START Extract

# Diverting Stoma-Related Evisceration: A Comprehensive Review of 28 Case Reports Published in the Medical Literature in English

**Authors:** Ioan Nicolae Mateș

PMC · DOI: 10.7759/cureus.59621 · Cureus · 2024-05-04

## TL;DR

This paper reviews 28 case reports of a rare complication called stoma-related evisceration, highlighting causes, risk factors, and treatment approaches.

## Contribution

The study systematically analyzes 28 case reports to identify distinct types and underlying causes of stoma-related evisceration, offering insights for surgical practice.

## Key findings

- Surgical failure was the most common cause of evisceration in 46.15% of cases.
- Parastomal hernia and/or prolapse were identified as specific risk factors in 35.71% of cases.
- A local surgical approach was used in nearly half of the cases, preserving the initial stoma site in most cases.

END Extract
START Dataset extract

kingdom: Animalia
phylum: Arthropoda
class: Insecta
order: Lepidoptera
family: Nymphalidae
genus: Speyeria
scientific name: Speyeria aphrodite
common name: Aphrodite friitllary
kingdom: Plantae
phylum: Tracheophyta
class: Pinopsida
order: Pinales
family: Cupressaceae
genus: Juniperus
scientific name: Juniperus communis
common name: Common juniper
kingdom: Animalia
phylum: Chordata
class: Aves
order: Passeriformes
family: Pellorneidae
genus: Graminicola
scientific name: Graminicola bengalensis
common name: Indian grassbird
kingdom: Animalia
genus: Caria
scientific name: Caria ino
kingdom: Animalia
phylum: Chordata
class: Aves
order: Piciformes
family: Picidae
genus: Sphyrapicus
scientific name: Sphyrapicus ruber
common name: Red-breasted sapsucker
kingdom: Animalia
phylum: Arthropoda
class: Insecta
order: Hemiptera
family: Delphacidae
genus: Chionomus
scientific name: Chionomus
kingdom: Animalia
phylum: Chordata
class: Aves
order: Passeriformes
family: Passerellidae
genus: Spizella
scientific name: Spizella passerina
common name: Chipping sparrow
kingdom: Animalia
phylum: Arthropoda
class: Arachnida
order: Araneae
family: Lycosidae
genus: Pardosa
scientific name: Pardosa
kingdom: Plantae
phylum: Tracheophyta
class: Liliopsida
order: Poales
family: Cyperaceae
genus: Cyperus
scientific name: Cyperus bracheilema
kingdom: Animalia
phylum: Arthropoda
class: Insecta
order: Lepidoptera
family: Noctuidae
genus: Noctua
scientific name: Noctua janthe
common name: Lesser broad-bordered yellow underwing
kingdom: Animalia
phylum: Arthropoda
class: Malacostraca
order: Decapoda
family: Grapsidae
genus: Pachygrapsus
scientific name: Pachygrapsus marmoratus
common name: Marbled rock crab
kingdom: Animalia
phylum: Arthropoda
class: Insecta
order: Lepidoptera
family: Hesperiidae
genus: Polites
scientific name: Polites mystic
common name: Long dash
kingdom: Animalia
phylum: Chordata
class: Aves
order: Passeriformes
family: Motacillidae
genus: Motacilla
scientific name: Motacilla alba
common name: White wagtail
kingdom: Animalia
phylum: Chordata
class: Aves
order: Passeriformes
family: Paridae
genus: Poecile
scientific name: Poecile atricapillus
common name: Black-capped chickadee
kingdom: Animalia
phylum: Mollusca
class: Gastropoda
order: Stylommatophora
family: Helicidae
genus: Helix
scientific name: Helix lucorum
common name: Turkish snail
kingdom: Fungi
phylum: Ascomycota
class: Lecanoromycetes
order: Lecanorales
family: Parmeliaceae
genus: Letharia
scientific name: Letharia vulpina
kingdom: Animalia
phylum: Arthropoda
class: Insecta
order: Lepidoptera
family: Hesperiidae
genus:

END Dataset extract

> [Required work] Continue the summary of the stoma-related evisceration review from its last line. The rows are separate material, unconnected to the review.

> [Answer to this task]
## Abstract

Evisceration is an exceptional complication of diverting a stoma (a common procedure, often considered a minor surgery) with peculiar, specific, features (distinct-to-usual incisional evisceration), due to the presence of a stoma. Available data are limited to a few case reports; some aspects are not fully documented. The results of 28 case reports (full-text articles published in the English literature) were analyzed using 14 variables: age and gender; pathology; surgical setting; index surgery and type of stoma; intended stoma creation; time from surgery to evisceration; type of evisceration; visceral content; cause of evisceration; specific predisposing/risk factors; surgical approach; resection of nonviable content; surgical stoma treatment; and short-term outcome. Urgent surgery resulted in 46.42% resection of nonviable eviscerated content and 7.14% mortality.

All issues (some not discussed in previous reviews) were analyzed, to highlight their clinical relevance for surgical practice. The mechanisms (types of evisceration) are different in parastomal and transstomal/intrastomal evisceration; they should be considered as distinct entities. The real (underlying) etiology was identified in 26/28 case reports (92.85%): surgical failure, such as inadequate technique/tactics/strategy (12/26 case reports, 46.15%); trauma (7/26 case reports, 26.92%); and spontaneous necrosis (6/26 case reports, 21.42%). Parastomal hernia and/or prolapse (10/28 case reports, 35.71%) were specific predisposing factors; in such cases, early surgical treatment is recommended.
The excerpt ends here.